▶ Document passage:
····················

Energetics II

Question 1

Define enthalpy of lattice formation:

Answer 1

Enthalpy change when 1 mole of ionic lattice is formed from its gaseous ions (exothermic)
Eg/ Na+(g) + Cl- → NaCl(s)

Question 2

Define enthalpy of solution:

Answer 2

Enthalpy change when 1 mole of ionic substance dissolves in a large enough amount of water to ensure that the ions are well separated

Question 2

What is the equation for enthalpy of solution:

Answer 2

• (ΔH lattice) + ΣΔH hydration

Question 3

Define enthalpy of hydration:

Answer 3

ΔH when 1 mole of gaseous ions become hydrated

Question 4

What enthalpies are always exothermic?

Answer 4

Lattice enthalpy: bonds are being formed between ions, this releases energy
Hydration: bonds are being formed between ions + H2O molecules (hydrogen bonding)
Enthalpy of solution: either endothermic/exothermic

Question 5

Define first electron affinity:

Answer 5

The energy change when each atom in one mole of gaseous atoms gains one electron to form one mole of gaseous ions (with a single negative charge)
Eg/ S(g) + 2e- → S2-(g) - first and second electron affinity

Question 6

Why is ionisation energy always exothermic but electron affinity can be either?

Answer 6

This is because oxygen needs to gain electrons to get a full outer shell, so doing so should release energy. However the second electron being gained would be repelled by the already negative ion, so this process will require energy

Question 7

How does the charge of the ion affect lattice enthalpy?

Answer 7

The greater the charge, the stronger the attraction between the oppositely charged ions
Because the bond formed is stronger, more energy is released on forming the lattice (so ∆H latt is more exothermic)

Question 8

How does the size of the ion affect lattice enthalpy?

Answer 8

• As the size of the ions increases, the attraction gets weaker
• The ions cannot approach as closely, so the bond formed is weaker so less energy is released on forming the lattice (so ∆H latt is less exothermic)

Question 9

What is meant by polarisation?

Answer 9

Polarisation is where the electrons within a negative ion can be pulled to one side of the ion by the presence near by of an ion of the opposite charge.

Question 10

What factors affect how polarising a cation is? (polarising power)

Answer 10

The smaller the cation is, the more polarising it is of the negative anion. This is because the smaller ion can approach more closely and so attract the electrons better.

A more positively charged ion will also be more polarising as it will attract the electrons better

Question 11

What factors affect how easily polarised the anion is?

Answer 11

It depends on the size (radius) and charge. The larger the anion is, the further the outer electrons will be from the nucleus, so the more easily they are polarised and pulled towards the cation.

The more highly charged the negative ion is, the stronger the attraction will be for the positive ion, so the more polarisable it will be.

Question 12

What is meant by the ‘covalent character’ of the ionic substance?

Answer 12

The greater the covalent character the more polarised the anion is.

Question 13

What effect does covalent character have on the lattice enthalpy?

Answer 13

If the substance has some covalent character, it is not really 100% ionic. This means that the lattice enthalpy value will be slightly different than that calculated theoretically from the Born-Haber cycle.

····················

▶ Exercise tasks:
• 1. According to the energetics notes, what happens to the attraction between ions as the size of the ions increases?
• 2. List every term that the energetics notes ask the reader to define with a prompt beginning with the word "Define".
• 3. Swap "attraction" for "pull" in the energetics notes, and write out the passage starting with "How does the size" and going on through "the opposite charge.".

(Dataset lines)
····················

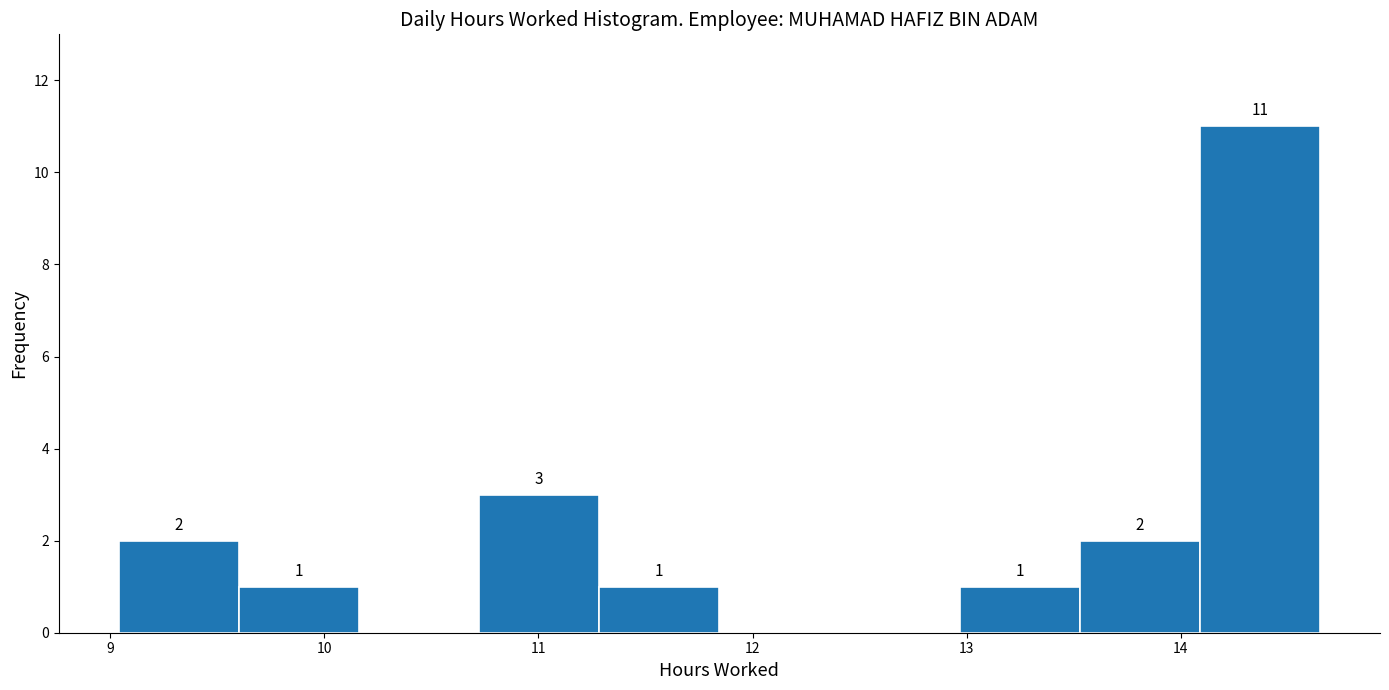

Which range on the x-axis has the tallest bar?

14.1 to 14.7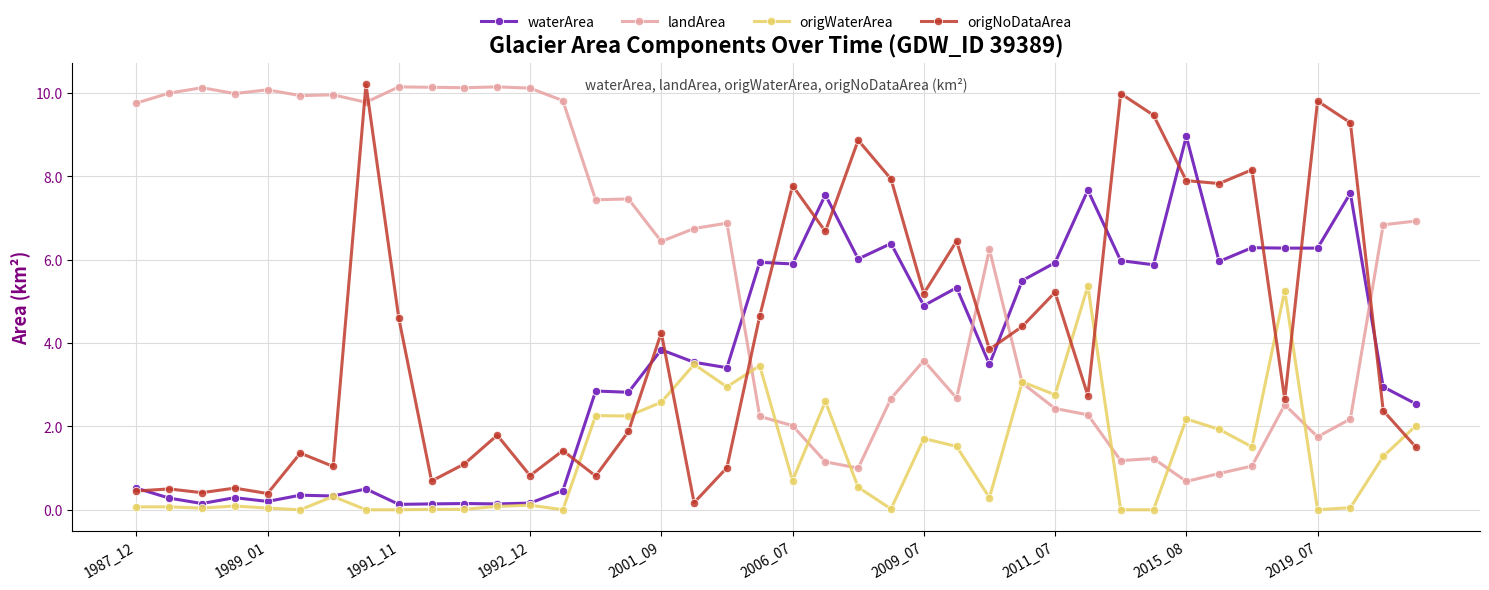

Which series has the largest total across all categories?

landArea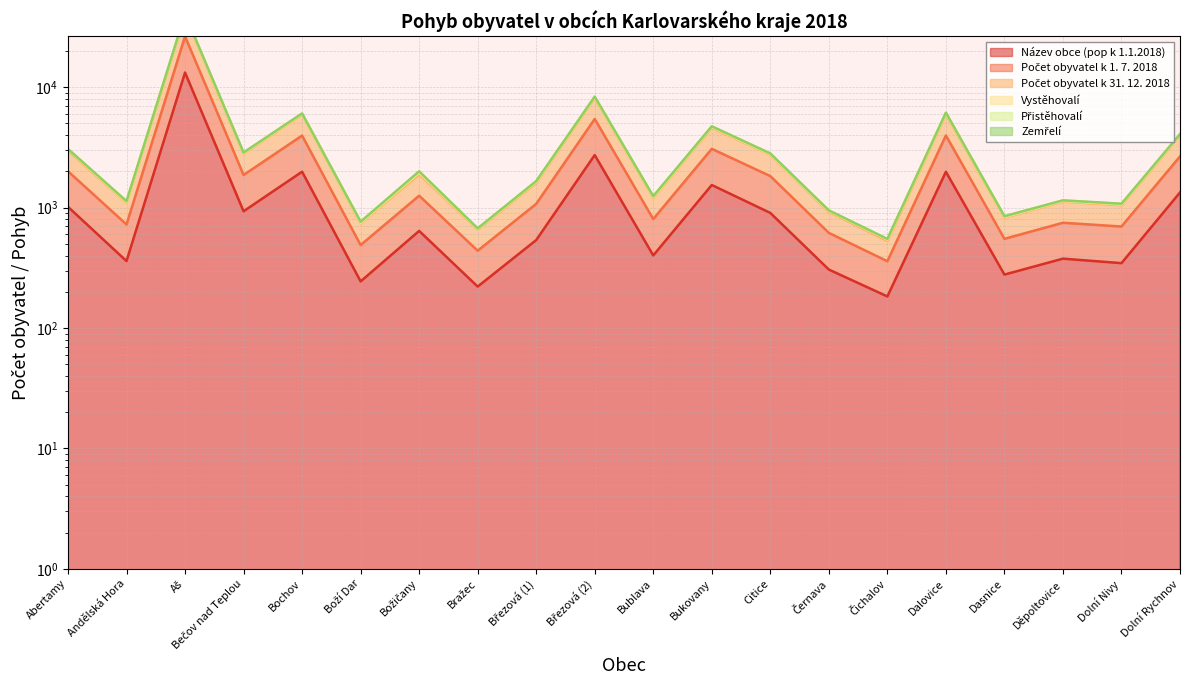

At which category is the sum across all series the highest?

Aš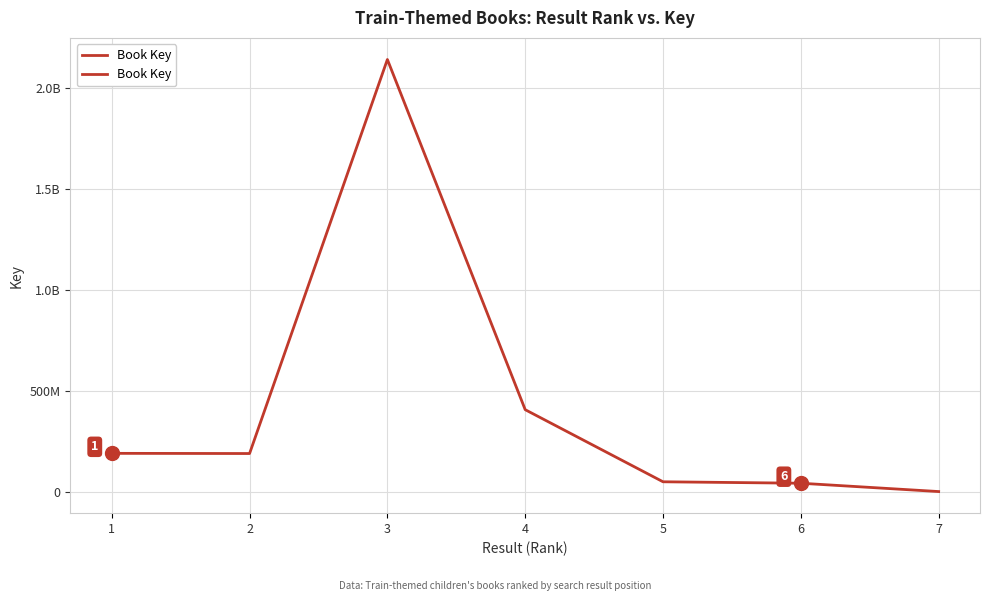

Does the chart display data point markers on the line(s)?

No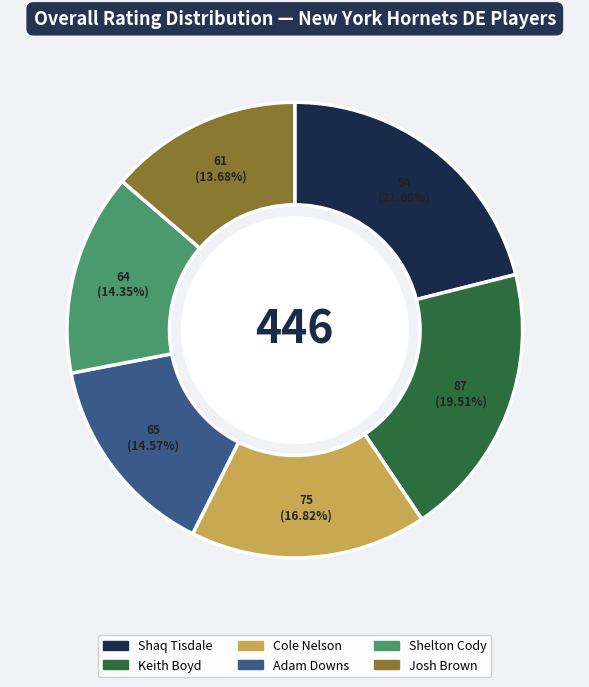

Does Adam Downs account for over 50% of the chart?

No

····················

▶ Results of the exercise:
• 1. The attraction gets weaker.

• 2. Enthalpy of lattice formation, enthalpy of solution, enthalpy of hydration, and first electron affinity.

• 3.
How does the size of the ion affect lattice enthalpy?

Answer 8

• As the size of the ions increases, the pull gets weaker
• The ions cannot approach as closely, so the bond formed is weaker so less energy is released on forming the lattice (so ∆H latt is less exothermic)

Question 9

What is meant by polarisation?

Answer 9

Polarisation is where the electrons within a negative ion can be pulled to one side of the ion by the presence near by of an ion of the opposite charge.